EXERCISE AIM
Beginning with the line where "exposure_s: 1/100" appears, set down each line exactly until the records below end, and omit the pictures.

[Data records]
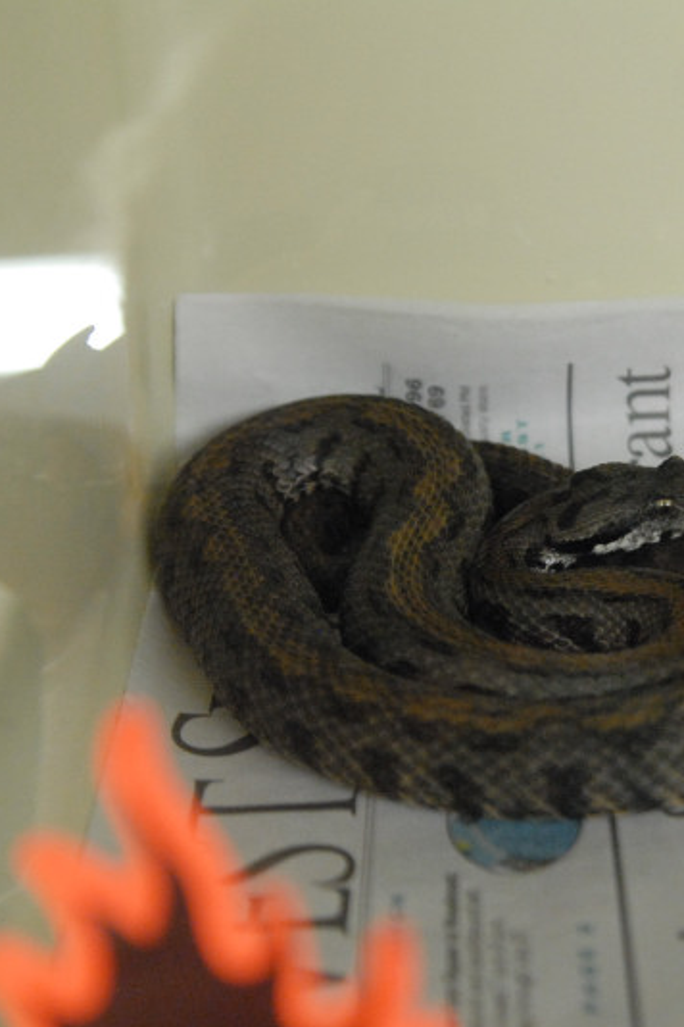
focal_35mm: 81
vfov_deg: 25.1
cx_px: 607
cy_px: 514
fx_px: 2308
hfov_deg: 16.6
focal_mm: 36
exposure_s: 1/60
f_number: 4
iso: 1600
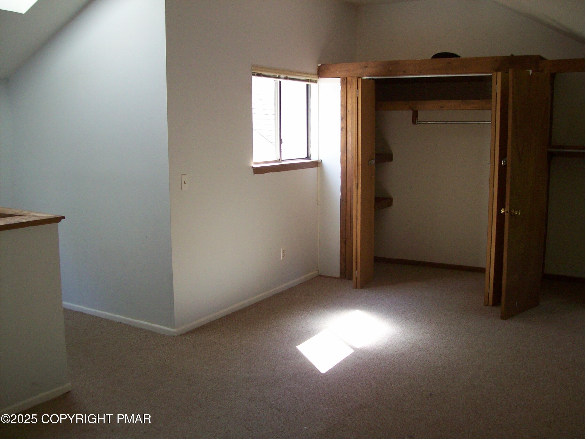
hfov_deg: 51.4
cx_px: 292
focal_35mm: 36
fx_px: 608
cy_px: 220
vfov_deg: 39.7
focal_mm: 6
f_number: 2.7
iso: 110
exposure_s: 1/64
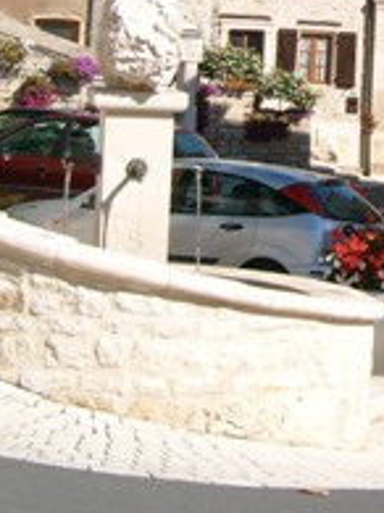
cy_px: -34
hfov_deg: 12.5
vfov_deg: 16.7
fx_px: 1703
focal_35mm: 115
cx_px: 500
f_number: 7.1
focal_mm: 5.8
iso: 80
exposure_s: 1/250
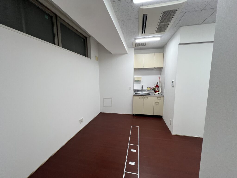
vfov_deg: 89.9
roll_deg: +0.6
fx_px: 89
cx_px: 118
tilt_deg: -6.7
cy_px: 89
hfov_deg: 106.2
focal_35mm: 13
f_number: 1.8
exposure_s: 1/100
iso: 80
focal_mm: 1.57
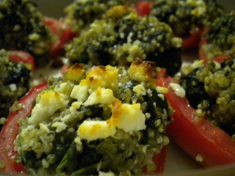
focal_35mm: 41
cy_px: 88
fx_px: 278
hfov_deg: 45.8
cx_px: 118
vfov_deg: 35.1
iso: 589
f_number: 3.5
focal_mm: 7.4
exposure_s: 1/8.8
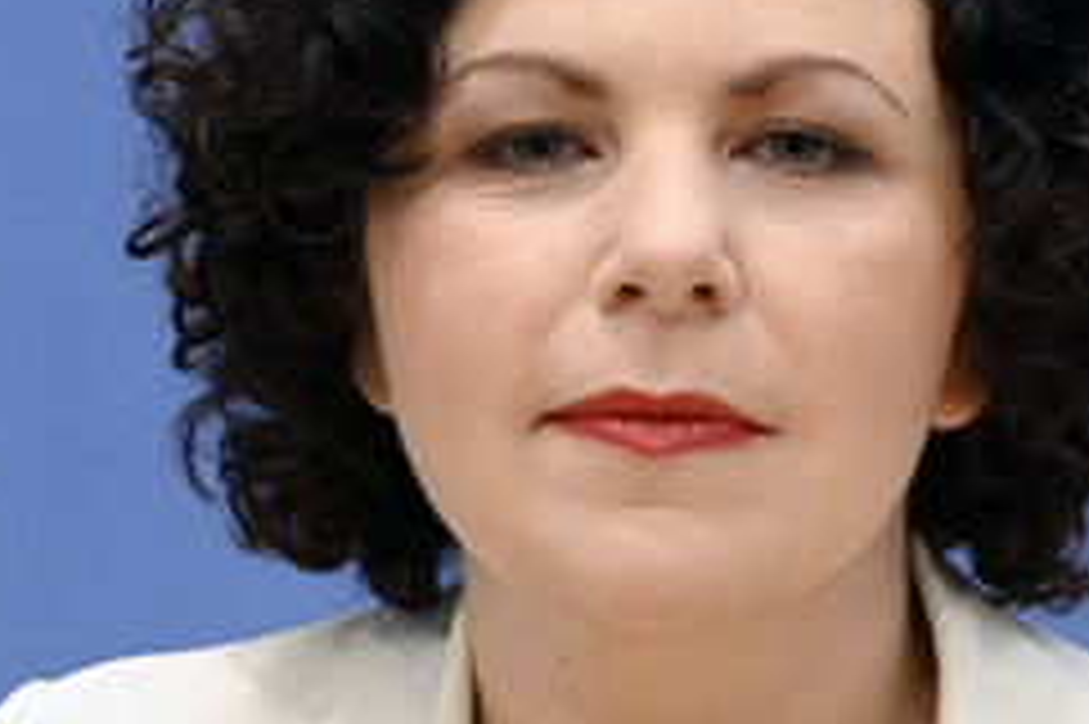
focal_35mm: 121
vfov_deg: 11.3
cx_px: 664
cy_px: 288
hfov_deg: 16.9
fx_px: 3658
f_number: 5.6
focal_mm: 65
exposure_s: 1/640
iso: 5000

WRITTEN SOLUTION
exposure_s: 1/100
iso: 80
focal_mm: 1.57
focal_35mm: 41
cy_px: 88
fx_px: 278
hfov_deg: 45.8
cx_px: 118
vfov_deg: 35.1
iso: 589
f_number: 3.5
focal_mm: 7.4
exposure_s: 1/8.8
focal_35mm: 121
vfov_deg: 11.3
cx_px: 664
cy_px: 288
hfov_deg: 16.9
fx_px: 3658
f_number: 5.6
focal_mm: 65
exposure_s: 1/640
iso: 5000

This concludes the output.